Well I certainly understand your point. I'm not sure if I managed to communicate mine thoroughly or clearly. I'm not really talking about jurors collecting their own EVIDENCE - which only a party can submit - the article frames it in a fact checking manner by referencing Google Maps, for instance. The "relevance" of facts is for the jury to decide, and for the parties to debate. People are going to have opinions no matter what, even if they can't fact check them on the Internet when they make their decision. Having an opinion based on your own knowledge is not against any law or a basis to strike you during voire dire. In Virginia, for example, lawyers must perform jury duty. Contemplate that for a moment . . . then maybe it's not really an issue of "stupid jurors" thinking they might know better than the parties or the judges. If judges were never wrong their wouldn't be an appeal process. I don't think kicking off involved jurors who do their "own investigating at home" is really in the spirit of the law, making a decision is part of the desired process - this of course does not include disregarding jury instructions on how the law is to be interpreted - but the fact of the matter is the jury is the finder of fact. If you don't believe something, or think one party or other has grossly mischaracterized an underlying premise to present something as "fact" (Al Gore invented the Internet, defendant hates Al Gore, thus defendant attacked the Internet) you're allowed to deliberate your opinion. As a devil's advocate to my own assertions, the Internet is not a source of authority, but it can provide information which does lead to a source of authority (maybe a seminal medical study that the prosecution has twisted, or a case citation that is being misused by the prosecution - who more often than they should actually write the jury instructions). Clearly this will become a deeper issue as time passes. Much like many people forego the sensationalistic sound byte media coverage for the more analytical coverage provided online, defense lawyers, prosecutors and judges may find themselves less knowledgeable than the jurors they are trying to persuade which equals NOT GOOD.
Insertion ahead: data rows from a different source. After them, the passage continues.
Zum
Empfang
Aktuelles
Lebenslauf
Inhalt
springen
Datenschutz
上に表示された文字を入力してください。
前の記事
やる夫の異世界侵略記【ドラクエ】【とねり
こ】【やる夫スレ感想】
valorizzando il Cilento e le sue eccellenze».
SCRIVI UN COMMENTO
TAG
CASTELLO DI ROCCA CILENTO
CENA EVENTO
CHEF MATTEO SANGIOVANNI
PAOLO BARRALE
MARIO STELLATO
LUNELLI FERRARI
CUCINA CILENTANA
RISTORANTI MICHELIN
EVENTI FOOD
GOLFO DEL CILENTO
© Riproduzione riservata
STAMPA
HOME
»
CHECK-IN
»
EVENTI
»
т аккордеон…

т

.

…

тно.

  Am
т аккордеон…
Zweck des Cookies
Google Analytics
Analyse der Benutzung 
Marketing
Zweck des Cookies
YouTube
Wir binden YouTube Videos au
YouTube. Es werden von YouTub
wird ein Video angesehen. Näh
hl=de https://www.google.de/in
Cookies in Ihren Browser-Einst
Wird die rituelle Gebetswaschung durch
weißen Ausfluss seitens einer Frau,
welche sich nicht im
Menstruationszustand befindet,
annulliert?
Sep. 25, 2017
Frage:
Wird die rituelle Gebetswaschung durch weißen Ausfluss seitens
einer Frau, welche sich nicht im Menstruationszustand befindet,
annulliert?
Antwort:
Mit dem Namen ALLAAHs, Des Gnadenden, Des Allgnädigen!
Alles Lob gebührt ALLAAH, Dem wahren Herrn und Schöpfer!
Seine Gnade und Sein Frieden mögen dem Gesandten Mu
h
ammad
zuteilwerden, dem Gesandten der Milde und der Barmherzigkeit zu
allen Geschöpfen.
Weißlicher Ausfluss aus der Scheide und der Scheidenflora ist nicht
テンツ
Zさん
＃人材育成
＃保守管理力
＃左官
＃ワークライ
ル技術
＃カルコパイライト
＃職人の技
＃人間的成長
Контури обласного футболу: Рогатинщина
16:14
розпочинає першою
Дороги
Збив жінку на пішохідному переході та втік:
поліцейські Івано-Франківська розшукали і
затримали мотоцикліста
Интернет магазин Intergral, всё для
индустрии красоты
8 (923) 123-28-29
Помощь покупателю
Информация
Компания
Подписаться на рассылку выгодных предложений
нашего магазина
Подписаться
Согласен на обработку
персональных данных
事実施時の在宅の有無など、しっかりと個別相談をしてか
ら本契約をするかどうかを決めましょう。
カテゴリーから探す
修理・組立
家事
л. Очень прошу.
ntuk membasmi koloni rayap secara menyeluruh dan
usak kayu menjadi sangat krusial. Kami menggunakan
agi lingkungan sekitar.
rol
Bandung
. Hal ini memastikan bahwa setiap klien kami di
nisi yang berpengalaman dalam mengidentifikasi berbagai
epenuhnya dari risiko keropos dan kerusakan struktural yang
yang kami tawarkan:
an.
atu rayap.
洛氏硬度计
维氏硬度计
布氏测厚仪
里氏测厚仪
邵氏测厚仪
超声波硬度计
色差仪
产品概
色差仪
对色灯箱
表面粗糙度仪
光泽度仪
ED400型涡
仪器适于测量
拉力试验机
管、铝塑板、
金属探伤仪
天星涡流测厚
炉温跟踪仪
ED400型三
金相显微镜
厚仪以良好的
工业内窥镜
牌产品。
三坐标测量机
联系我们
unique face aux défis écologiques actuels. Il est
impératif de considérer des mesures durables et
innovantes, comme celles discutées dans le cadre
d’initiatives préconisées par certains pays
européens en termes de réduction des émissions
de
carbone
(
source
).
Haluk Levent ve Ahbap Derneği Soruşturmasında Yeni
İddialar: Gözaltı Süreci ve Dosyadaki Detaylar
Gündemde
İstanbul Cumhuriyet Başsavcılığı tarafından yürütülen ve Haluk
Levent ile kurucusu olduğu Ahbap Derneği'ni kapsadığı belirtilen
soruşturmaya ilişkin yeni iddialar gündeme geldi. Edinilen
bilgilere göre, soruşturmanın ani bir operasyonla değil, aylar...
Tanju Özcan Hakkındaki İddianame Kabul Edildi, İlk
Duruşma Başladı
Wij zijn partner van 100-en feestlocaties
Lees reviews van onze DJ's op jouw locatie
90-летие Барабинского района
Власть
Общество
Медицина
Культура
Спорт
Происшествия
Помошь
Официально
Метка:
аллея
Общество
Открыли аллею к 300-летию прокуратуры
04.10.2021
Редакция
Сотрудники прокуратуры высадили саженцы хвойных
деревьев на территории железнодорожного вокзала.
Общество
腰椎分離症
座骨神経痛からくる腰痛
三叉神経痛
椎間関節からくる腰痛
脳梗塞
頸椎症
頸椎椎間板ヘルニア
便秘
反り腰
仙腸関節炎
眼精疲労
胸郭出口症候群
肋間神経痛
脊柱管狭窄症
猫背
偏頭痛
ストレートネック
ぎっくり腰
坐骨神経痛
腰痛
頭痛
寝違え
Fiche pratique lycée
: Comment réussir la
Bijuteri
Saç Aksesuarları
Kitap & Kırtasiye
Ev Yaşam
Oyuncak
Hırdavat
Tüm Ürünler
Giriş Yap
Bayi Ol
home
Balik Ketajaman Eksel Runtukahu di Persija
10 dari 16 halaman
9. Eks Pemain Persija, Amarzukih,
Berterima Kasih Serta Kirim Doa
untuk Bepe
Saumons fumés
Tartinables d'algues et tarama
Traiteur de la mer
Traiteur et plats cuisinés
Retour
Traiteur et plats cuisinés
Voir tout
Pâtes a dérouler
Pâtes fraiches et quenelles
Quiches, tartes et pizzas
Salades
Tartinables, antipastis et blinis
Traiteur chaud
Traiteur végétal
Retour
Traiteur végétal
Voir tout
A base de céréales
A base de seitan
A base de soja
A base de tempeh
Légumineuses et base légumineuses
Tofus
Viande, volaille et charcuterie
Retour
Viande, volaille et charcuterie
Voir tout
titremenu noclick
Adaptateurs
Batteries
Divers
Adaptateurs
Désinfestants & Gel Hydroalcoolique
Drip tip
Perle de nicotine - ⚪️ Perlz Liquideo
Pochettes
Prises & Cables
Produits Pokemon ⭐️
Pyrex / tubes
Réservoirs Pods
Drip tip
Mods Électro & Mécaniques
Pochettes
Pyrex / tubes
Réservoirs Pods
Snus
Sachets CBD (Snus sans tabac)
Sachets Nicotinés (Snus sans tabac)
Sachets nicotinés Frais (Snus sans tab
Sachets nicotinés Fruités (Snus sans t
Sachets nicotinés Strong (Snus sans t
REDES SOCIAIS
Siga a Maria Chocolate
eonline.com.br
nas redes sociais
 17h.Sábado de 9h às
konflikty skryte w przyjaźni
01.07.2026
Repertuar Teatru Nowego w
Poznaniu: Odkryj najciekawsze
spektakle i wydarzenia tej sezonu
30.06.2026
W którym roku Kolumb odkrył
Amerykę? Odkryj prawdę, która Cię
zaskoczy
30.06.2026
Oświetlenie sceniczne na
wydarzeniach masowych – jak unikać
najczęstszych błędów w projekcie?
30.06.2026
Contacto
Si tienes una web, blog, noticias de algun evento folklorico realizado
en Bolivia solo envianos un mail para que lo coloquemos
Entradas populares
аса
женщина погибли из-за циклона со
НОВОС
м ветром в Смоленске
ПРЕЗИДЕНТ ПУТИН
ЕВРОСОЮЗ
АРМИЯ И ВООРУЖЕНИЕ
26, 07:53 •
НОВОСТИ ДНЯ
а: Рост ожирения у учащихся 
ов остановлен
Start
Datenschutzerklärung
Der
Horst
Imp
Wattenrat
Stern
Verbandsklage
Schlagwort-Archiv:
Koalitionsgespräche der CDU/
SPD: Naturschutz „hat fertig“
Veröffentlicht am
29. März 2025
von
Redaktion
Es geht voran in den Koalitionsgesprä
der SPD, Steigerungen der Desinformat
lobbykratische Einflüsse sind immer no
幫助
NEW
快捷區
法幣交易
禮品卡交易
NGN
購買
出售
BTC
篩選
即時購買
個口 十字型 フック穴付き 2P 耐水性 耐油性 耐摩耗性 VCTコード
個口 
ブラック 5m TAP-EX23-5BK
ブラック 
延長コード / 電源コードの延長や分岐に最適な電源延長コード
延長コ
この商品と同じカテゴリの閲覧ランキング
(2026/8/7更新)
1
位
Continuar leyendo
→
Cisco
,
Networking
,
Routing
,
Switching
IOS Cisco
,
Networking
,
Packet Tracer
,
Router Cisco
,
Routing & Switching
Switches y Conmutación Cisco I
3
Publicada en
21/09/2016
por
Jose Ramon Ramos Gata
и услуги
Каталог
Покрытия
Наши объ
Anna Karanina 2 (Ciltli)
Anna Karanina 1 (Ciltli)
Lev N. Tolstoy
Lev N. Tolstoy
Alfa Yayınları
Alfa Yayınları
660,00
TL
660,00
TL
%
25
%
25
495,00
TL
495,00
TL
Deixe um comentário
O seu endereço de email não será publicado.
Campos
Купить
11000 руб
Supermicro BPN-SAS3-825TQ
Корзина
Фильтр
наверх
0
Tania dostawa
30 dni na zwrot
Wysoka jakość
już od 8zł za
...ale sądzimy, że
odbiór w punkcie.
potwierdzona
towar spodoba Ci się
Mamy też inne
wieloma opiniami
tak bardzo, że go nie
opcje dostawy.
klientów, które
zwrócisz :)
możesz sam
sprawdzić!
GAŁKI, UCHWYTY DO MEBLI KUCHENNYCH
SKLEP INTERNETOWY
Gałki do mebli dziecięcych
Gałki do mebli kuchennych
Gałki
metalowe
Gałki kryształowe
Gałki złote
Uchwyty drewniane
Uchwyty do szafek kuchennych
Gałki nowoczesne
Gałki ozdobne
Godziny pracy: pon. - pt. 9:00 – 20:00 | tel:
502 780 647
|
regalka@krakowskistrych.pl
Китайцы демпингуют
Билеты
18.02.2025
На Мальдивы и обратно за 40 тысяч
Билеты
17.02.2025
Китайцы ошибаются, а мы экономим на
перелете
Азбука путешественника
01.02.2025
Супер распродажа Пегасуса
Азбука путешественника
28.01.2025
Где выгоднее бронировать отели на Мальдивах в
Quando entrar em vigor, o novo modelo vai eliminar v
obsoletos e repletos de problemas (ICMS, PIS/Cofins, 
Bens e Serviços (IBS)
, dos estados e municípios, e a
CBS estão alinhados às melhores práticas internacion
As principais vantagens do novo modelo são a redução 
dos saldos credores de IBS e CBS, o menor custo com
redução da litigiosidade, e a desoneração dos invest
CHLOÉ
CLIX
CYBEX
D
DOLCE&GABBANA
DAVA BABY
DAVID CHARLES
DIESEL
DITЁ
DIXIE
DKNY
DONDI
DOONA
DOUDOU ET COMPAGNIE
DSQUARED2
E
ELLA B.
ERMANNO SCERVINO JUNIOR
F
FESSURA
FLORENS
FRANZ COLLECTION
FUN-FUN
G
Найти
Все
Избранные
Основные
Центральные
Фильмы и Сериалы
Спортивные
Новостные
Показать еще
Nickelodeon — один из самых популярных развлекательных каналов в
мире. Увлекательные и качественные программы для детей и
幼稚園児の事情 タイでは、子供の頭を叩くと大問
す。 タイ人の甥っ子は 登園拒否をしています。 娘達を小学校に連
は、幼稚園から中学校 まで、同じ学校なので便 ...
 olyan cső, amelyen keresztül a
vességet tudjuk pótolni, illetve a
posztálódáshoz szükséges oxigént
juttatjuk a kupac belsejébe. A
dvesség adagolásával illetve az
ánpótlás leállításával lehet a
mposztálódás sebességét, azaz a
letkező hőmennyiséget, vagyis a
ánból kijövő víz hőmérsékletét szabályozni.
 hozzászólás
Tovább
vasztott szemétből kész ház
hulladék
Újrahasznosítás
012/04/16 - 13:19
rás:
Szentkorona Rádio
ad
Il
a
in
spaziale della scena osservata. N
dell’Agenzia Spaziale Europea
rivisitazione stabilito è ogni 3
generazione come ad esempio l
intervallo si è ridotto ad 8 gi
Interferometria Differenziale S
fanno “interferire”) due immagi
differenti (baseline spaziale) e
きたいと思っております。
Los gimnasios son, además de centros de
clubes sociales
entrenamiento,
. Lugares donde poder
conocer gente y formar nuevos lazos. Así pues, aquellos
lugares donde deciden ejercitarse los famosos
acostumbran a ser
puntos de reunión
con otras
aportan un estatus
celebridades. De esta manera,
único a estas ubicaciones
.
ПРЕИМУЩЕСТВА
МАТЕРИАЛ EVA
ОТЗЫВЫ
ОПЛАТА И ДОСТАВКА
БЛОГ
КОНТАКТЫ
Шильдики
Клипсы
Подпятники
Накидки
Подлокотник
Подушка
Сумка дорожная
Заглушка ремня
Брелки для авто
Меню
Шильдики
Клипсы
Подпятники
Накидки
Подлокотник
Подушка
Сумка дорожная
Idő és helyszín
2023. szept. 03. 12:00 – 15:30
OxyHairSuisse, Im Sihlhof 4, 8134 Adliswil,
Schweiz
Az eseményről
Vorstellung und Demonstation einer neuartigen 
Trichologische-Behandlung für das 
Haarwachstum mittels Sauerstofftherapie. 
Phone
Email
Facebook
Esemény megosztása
Comment No fact checking for you! (Score 2, Interesting) 414

Seperating the issue of blowing off your civict duty from fact checking, I remain curious about fact checking. I am not a trial lawyer, but I read enough transcripts to know that prosecutors (and of course, defense lawyers) often misunderstand or mischaracterize information, or just plain lie. Either party can raise an objection based on any incorporated presumptions in a statement or question that has not been qualified by the other party, but if it slips past and a juror is disturbed by the misinformation, they cannot simply fact check for themselves, right? Many jurors are more sophisticated than the judge or attorneys in the case on at least one subject matter area. One thing the Intertubes has done is allow people to fact check for themselves and ferret out myths and hoaxes, I would think it would be a tendency of involved jurors to do the same for information presented to them at trial. How many bad decisions could have been averted if jurors had done some fact checking and then presented findings to judge during deliberations? Further disclaimer: big differences in civil and criminal trials, but basic notion of fact checking remains the same.